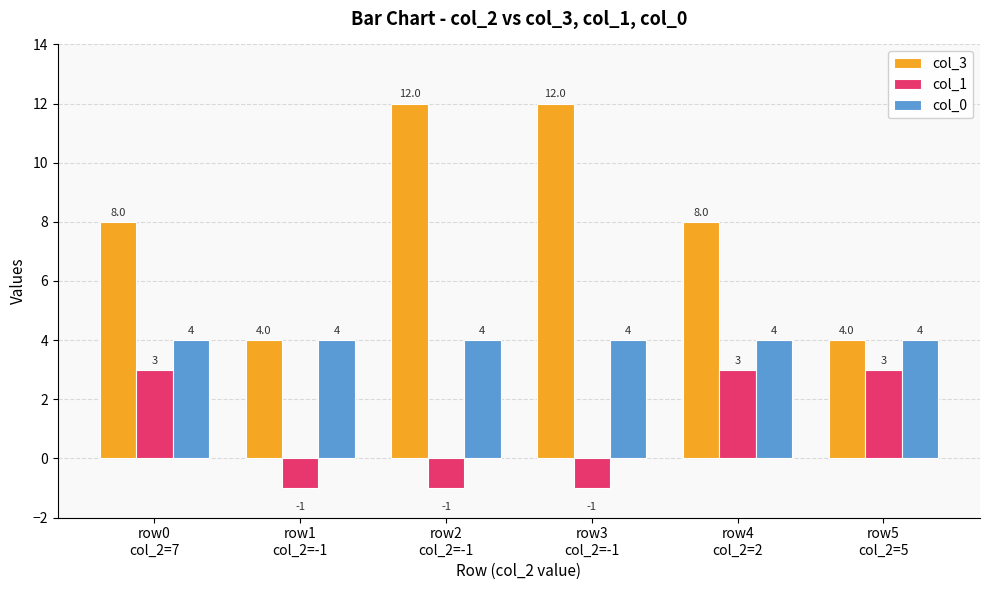

What is the sum of all col_3 values?

48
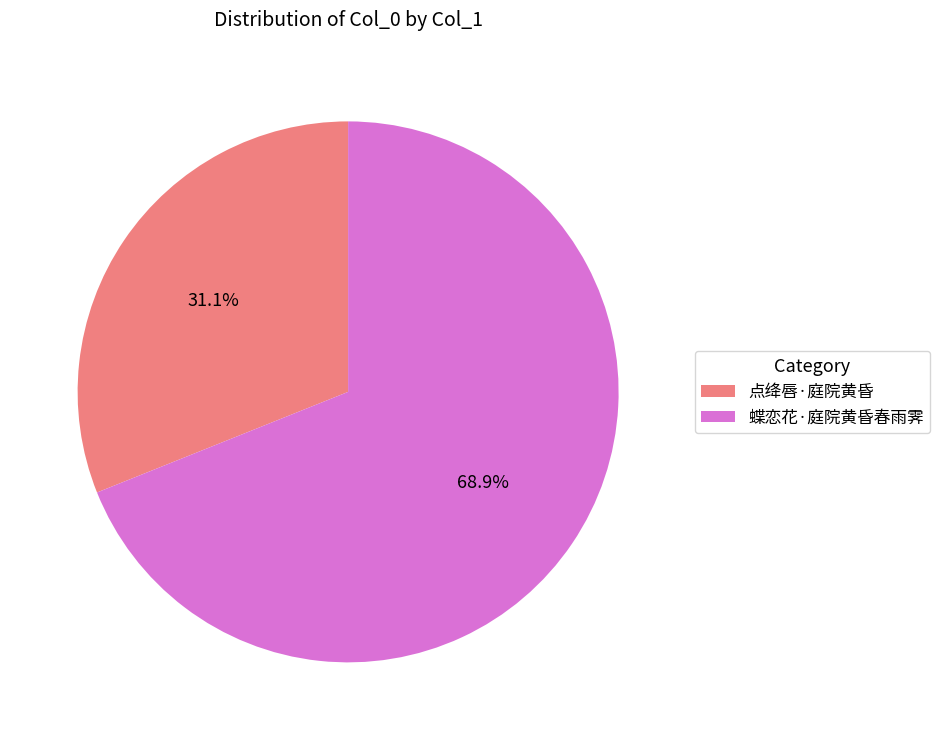

To the nearest percent, what is the difference between the 蝶恋花·庭院黄昏春雨霁 and 点绛唇·庭院黄昏 slice percentages?

38%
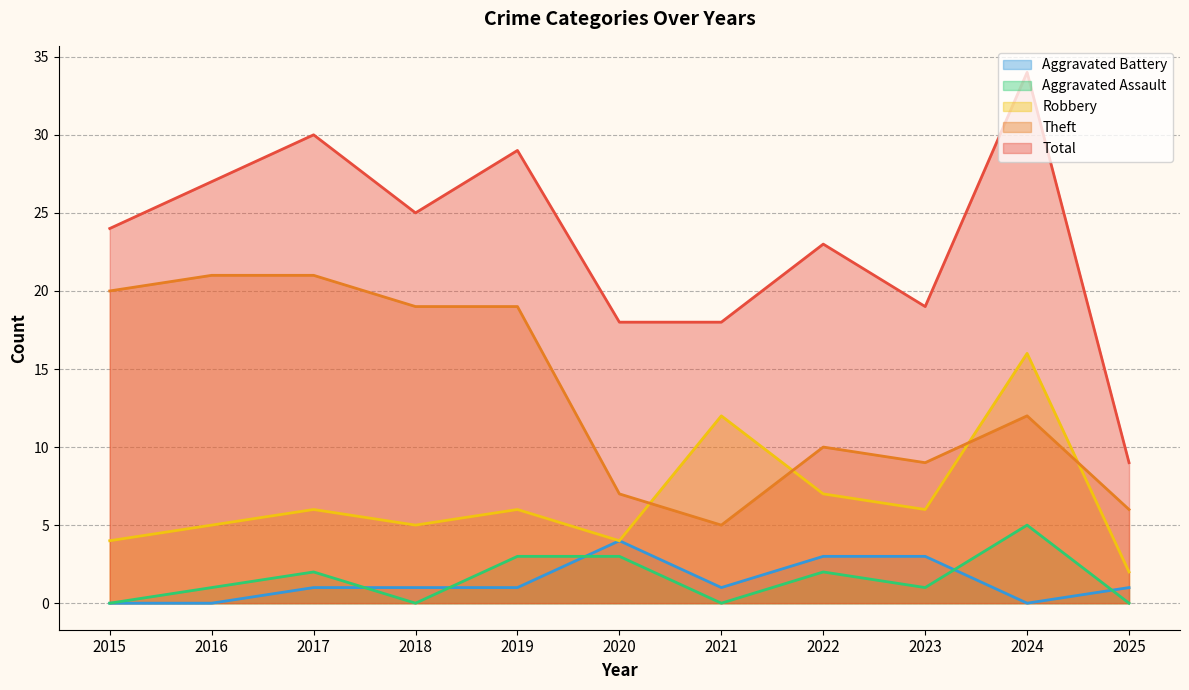

Between 2016 and 2019, which series saw the biggest shift?

Theft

···

▶ [TASK BRIEF]:
Please convert every line of the listing above into a JSON list of strings, one string per line, leaving out blank lines and the pictures.

▶ [SOLVED PROBLEM]:
[
  "What is the sum of all col_3 values?",
  "48",
  "To the nearest percent, what is the difference between the 蝶恋花·庭院黄昏春雨霁 and 点绛唇·庭院黄昏 slice percentages?",
  "38%",
  "Between 2016 and 2019, which series saw the biggest shift?",
  "Theft"
]